Tuberculose dans le Nord canadien : « J’avais 5 ans. On m’a arraché ma mère, je ne l’ai jamais revue »

Des milliers d’Inuits atteints de tuberculose ont été emmenés de force dans le sud du pays dans les années 1950 et 1960. Encore aujourd’hui, le traumatisme se fait sentir dans de nombreuses communautés de l’Arctique. Le premier ministre Justin Trudeau doit se rendre au Nunavut jeudi pour présenter les excuses officielles d’Ottawa aux Inuits.
C’était en 1956. Jack Anawak et sa famille vivaient à Naujaat, connue jadis sous le nom de Repulse Bay. « Tout s’est passé très rapidement. J’avais 5 ans. On m’a arraché ma mère, je ne l’ai jamais revue. »
Jack Anawak a 68 ans et cherche toujours des réponses depuis ce jour du milieu des années 1950.
Jack Anawak
Au début des années 1950, le bateau clinique C.D. Howe rendait visite aux communautés dans l’est de l’Arctique. C’est alors que la vie des familles inuites affligées par une épidémie de tuberculose est bouleversée.
Les malades sont forcés de quitter leur terre pour être soignés dans les villes du sud. Des familles comme celle de Jack Anawak sont séparées.
De 1953 à 1961, plus de 5200 Inuits ont été déplacés pour recevoir des traitements dans des hôpitaux et des sanatoriums du Québec, de l’Ontario, du Manitoba et de l’Alberta.
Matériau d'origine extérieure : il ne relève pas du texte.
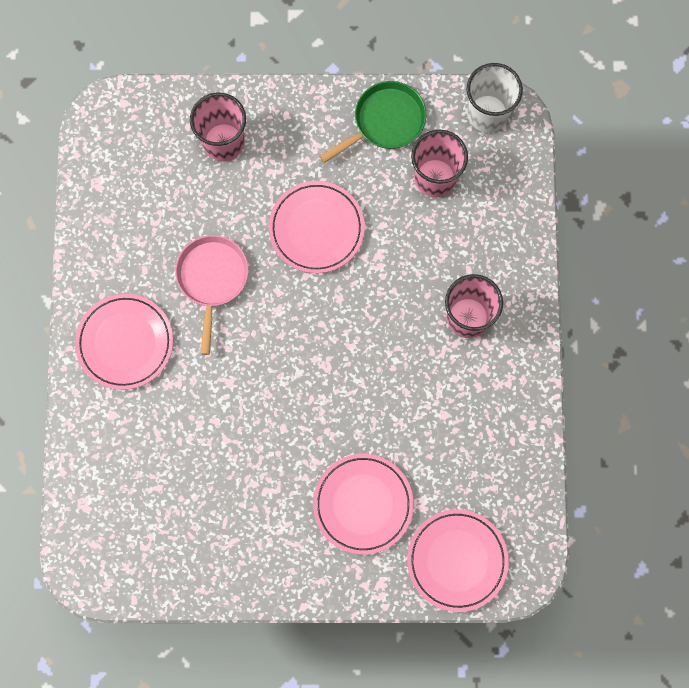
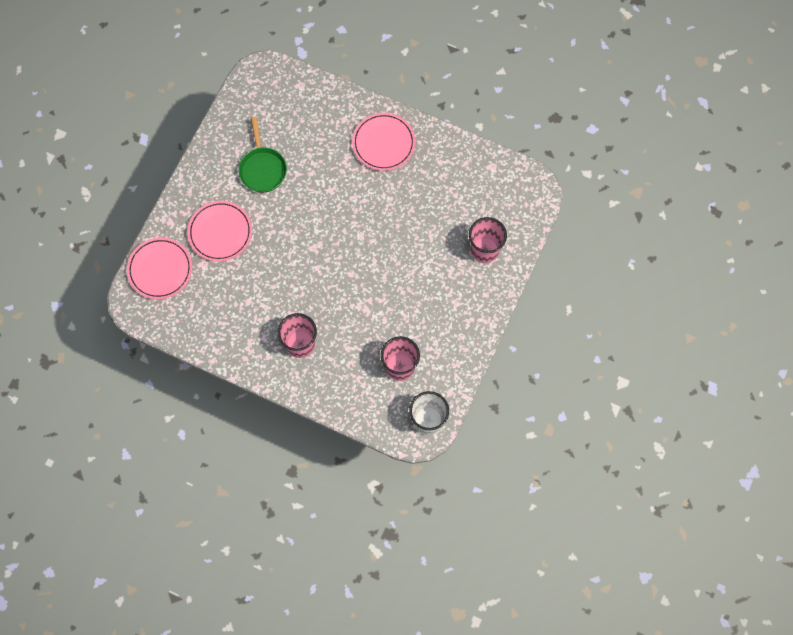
camera: 115 degrees right, 5 degrees down
(212, 279) = (399, 207): pink pan -> none
(316, 228) = (401, 280): pink plate -> none
(385, 122) = (452, 353): green pan -> green pan (262, 169)

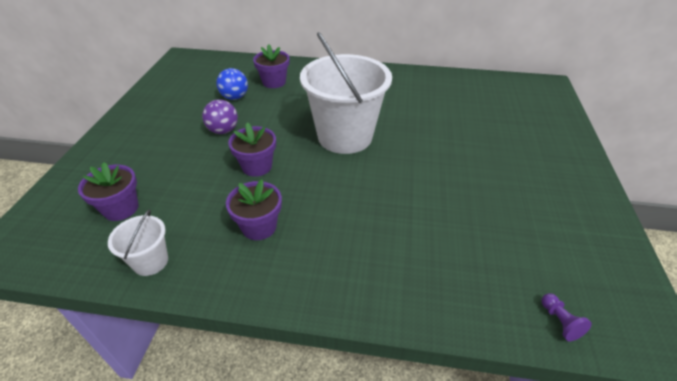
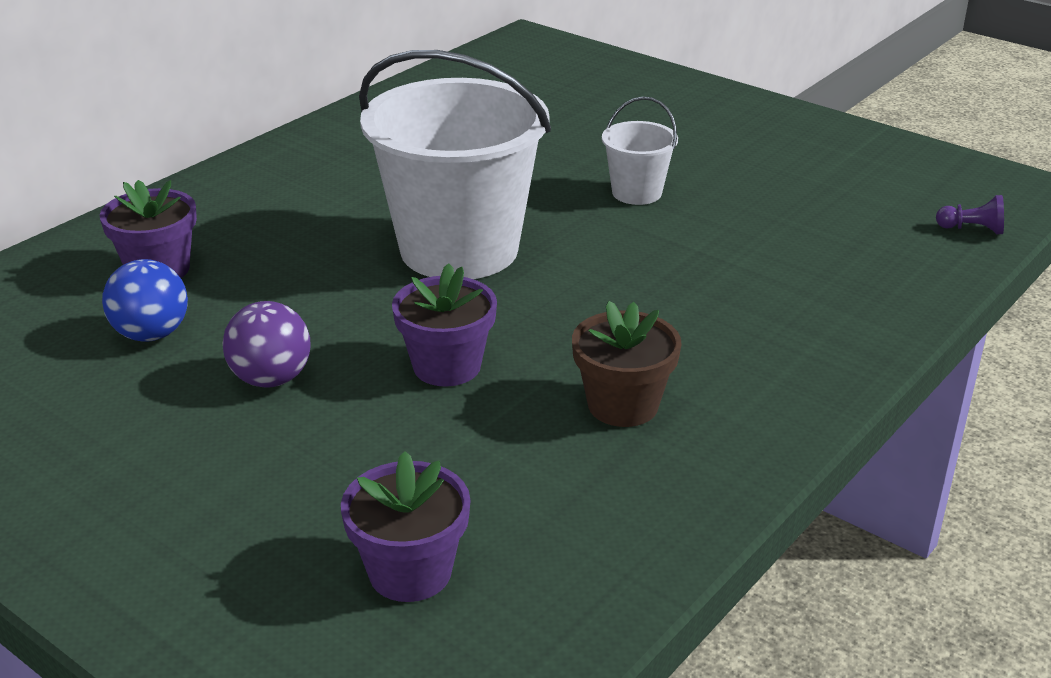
camera: 60 degrees left, 10 degrees down
(150, 261) = (613, 551): white bucket -> white bucket (636, 193)
(259, 227) = (623, 405): purple flower pot -> brown flower pot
Certaines années, jusqu’à un Inuit sur cinq était forcé de monter à bord du navire fédéral C.D. Howe. Les patients n’étaient pas autorisés à rassembler leurs affaires ni à dire au revoir à leurs familles.
La plupart des Inuits ont des proches qui ont disparu dans ce processus. Ils ne sont même pas en mesure de savoir exactement quand et où ils sont morts ou même, très souvent, où ils ont été enterrés. « C’était le colonialisme à son pire. Nous n’étions pas assez importants pour être pris en compte », explique Jack Anawak. Il pense que sa mère a été inhumée quelque part au Manitoba. Mais il n’en a pas la certitude.
Source : Le Petit Robert
Des excuses et un peu d’espoir
« Les excuses du premier ministre sont importantes, mais ce qui se passera après le sera davantage », précise Jack Anawak.
Des Inuits de toutes les régions du Grand Nord ont fait le déplacement jusqu’à Iqaluit, capitale du Nunavut, pour entendre les excuses officielles du premier ministre. Ottawa confirmera par la suite qu’il rendra disponible une banque de données. Elle a été constituée au cours de la dernière décennie.
Ces informations proviennent de 9000 dossiers qui permettraient à des familles de savoir enfin où reposent les disparus ou encore de retrouver certains patients qui ont survécu et qui auraient été ramenés dans les mauvaises communautés.
L’envoi forcé des résidents vers le sud pour des traitements a entraîné une méfiance qui est toujours présente dans les communautés.
Journal de l'Association médicale canadienne
Cette méfiance rend d’autant plus difficile la lutte contre la tuberculose dans le Grand Nord.
Les tentatives précédentes d’éradication de la maladie ont échoué. Les chiffres parlent d’eux-mêmes.
Les données les plus récentes montrent que le taux annuel moyen de tuberculose chez les Inuits au Canada est 290 fois plus élevé que celui recensé chez les non-Autochtones nés au Canada.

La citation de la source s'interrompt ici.